Not everyone has "evolved" on the issue, of course. Cynthia Trent, a former library commission member, wanted to pull the books altogether but says she's come around to the "Family Talk" section.

"It's not because I have anything against those folks that have that kind of a lifestyle," she insists.

"It's that children that young don't have any business being faced with that type of book, unless they're in that type of family."

In 2008, commission member Ralph Bullard introduced an amendment that required the "Family Talk" section be at least five feet from the ground.

"When I came on the commission there was a lot of interest in the community that certain books were not really books that they thought children should be reading," Bullard said.

A former headmaster at a Christian school, Bullard also thinks LGBT books with LGBT themes should be banned from the children's section.

"Just on a personal basis, I think that whole issues—and homosexuality and all the different versions its moved into, transgender and changing sexes and same-sex marriage and all those things that come from homosexuality and it being morally correct or immoral, is much more widespread now," he explained. (Though maybe explained is the wrong word.)

Still, Bullard acknowledges, he doesn't run the show.
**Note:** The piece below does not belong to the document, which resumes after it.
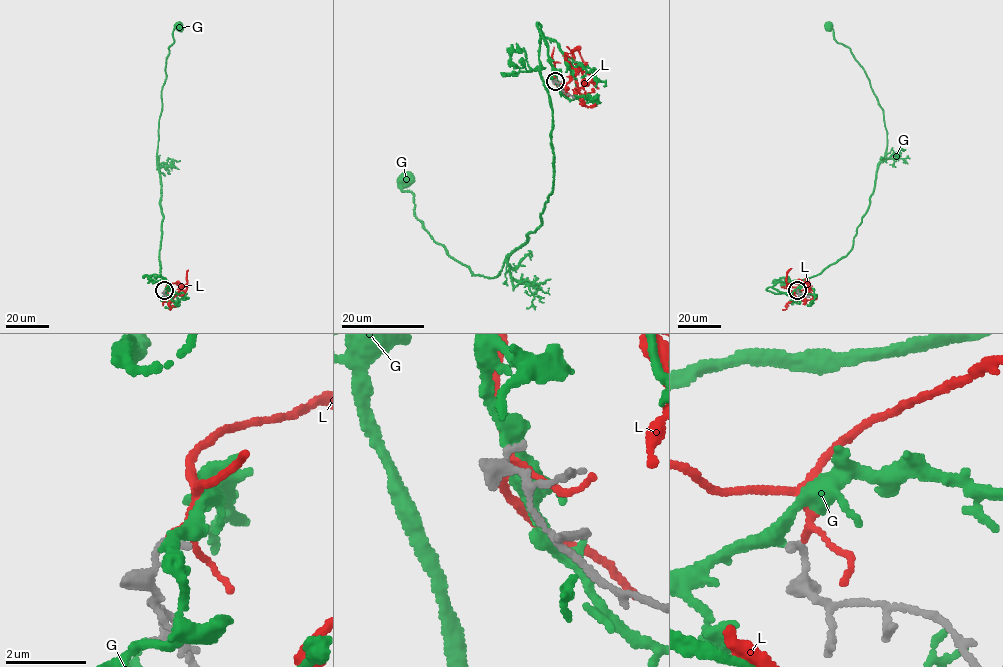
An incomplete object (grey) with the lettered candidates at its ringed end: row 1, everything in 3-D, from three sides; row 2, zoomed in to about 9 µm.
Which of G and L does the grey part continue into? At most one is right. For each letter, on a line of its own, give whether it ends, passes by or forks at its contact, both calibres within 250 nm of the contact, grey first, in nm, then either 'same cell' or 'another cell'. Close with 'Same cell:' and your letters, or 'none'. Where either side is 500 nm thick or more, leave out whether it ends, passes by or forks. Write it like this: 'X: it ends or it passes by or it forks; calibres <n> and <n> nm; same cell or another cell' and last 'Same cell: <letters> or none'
G: it passes by; calibres 180 and 340 nm; another cell
L: it passes by; calibres 190 and 130 nm; same cell
Same cell: L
"If I were at the library myself, I'd be more restrictive for sure, but it's a public library and it's reflecting the interests of the public that exists."

Stevenson agrees any book dealing with sex should be out of kids' hands, "but to say the entire LGBT community is only defined by sex is clear discrimination. It denies us our humanity."

He's going to the next commission meeting on October 20 to ask them to take books like And Tango Makes Three out of the "Family Talk" section.

The issue is hardly exclusive to Oklahoma City, though: In big cities and small towns, from Texas to New Hampshire, parents and politicians have tried to move—or remove—kids titles with LGBT representation.

For the most part, the librarians are pushing back.

“The inclusion of LGBTQ children’s materials in public libraries has long been an issue for our office,” American Library Association's Kristin Pekoll told Kera News.

Ironically, there are more LGBT titles for kids than ever—books that address a parent coming out, gender-nonconformity, and other topics.

Says Pekoll, “It’s important not only for the kids who identify with these books to see themselves in books, but it’s so important for everybody else to realize that this is part of our world.